World Books Challenge : Pérou, Qui a tué Palomino Moléro ?
Pour le Pérou, je lis un auteur qui a obtenu le prix Nobel de littérature cette année et je valide un nouveau continent pour le challenge : littérature policière des cinq continents. Car oui, ce roman est un roman policier, ce qui ne semble pourtant pas être le genre de prédilection de Mario Vargas Llosa.
Certes, l'histoire policière n'est pas vraiment le coeur de ce roman mais elle est tout de même très bien menée. L'auteur prend un point de vue original, celui d'un des policiers menant l'enquête, mais pas celui DU policier. Car le jeune gendarme Lituma, qui est le héros du livre, n'est vraiment qu'un modeste assistant et ne résoudrait sans doute rien sans son supérieur. Les moyens de la gendarmerie semble d'ailleurs dérisoires. Le crime est sordide mais n'intéresse pas la hiérarchie, il dérange même à haut niveau. Le gendarme et son supérieur doivent mener l'enquête avec uniquement leur amour pour la vérité, se déplaçant en stop au milieu des poules.
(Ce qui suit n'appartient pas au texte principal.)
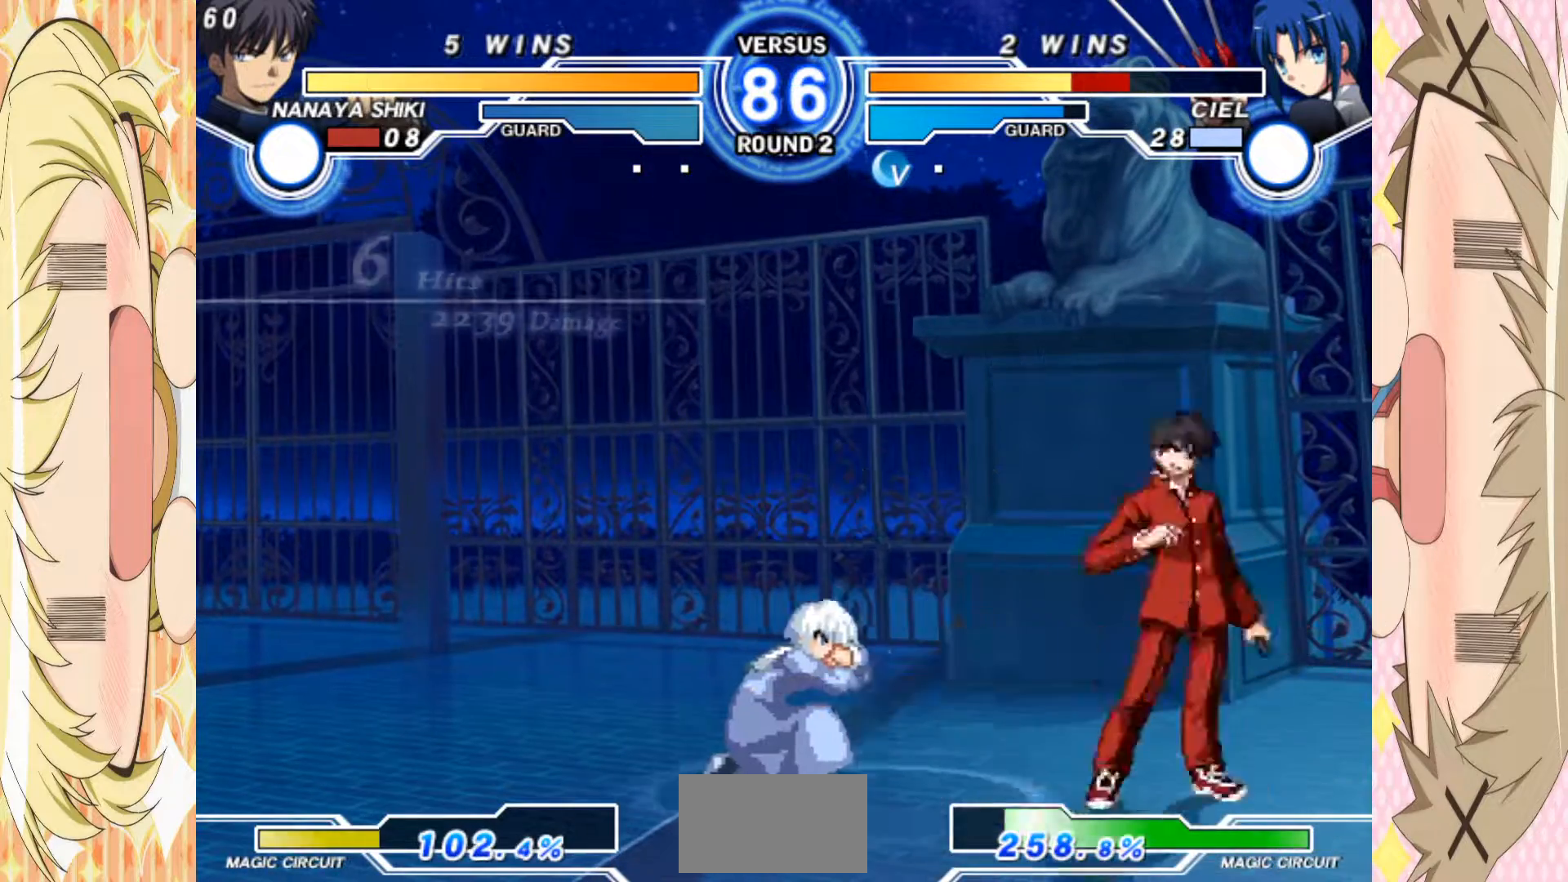
{"buttons": ["A"], "left_stick": "left", "events": [[33, "B", "up"], [300, "left_stick", "down"], [450, "left_stick", "left"], [483, "A", "down"]]}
On en arrive à ce qui fait la grande valeur du livre : cette description vivante et précise d'un Pérou jovial et populaire. En toile fond, un aperçu de la situation sociale : manque de moyens, tensions raciales, clivages. Mais le ton reste plus gai, presque comique. Le style est piquant, un peu familier. Au milieu de l'histoire triste et sordide du meurtre, on trouve des personnages décalés comme cette patronne de bar, d'un certain age, ronde et mariée et dont le lieutenant est très crument amoureux. Le personnage central lui même apporte beaucoup de légèreté avec sa naïveté et sa bonhomie.
Cependant, l'histoire centrale n'est pas négligée et l'on suit l'enquête avec une grande curiosité. Les personnages que l'on rencontre sont toujours très bien ciselés, difficilement saisissables, loin d'être des caricatures ou des simple représentant de leur milieu social. Comme les deux enquêteurs, on s'attache au jeune homme qui s'est fait tué : innocent, gentil et amoureux. On imagine son chant sur la plage, on entend sa musique. Le roman nous transporte avec lui et nous touche profondément. La fin, amère, nous ne déçoit pas...
World Books Challenge : Australie, La loi de la tribu
Cet article est aussi le premier dans le cadre du défi littérature policière des 5 continents et ouvre la danse avec l'Océanie !
Bien que Arthur Upfield soit un écrivain britannique c'est lui que je choisis pour l'Australie car c'est le pays où il a passé la plus grande partie de sa vie et je le considère donc comme australien d'adoption. Sans compter que tous les "blancs" australiens sont en fait d'anciens immigrés d'Europe. Arthur Upfield y est arrivé à 22 ans, en 1810. Il faisait partie de tous ses jeunes européens qui après un échec sur le vieux continent rêvaient d'un monde meilleur. Il est connu pour ses romans policiers mettant en scène l'inspecteur Napoléon Bonaparte, né d'une mère aborigène et d'un père blanc.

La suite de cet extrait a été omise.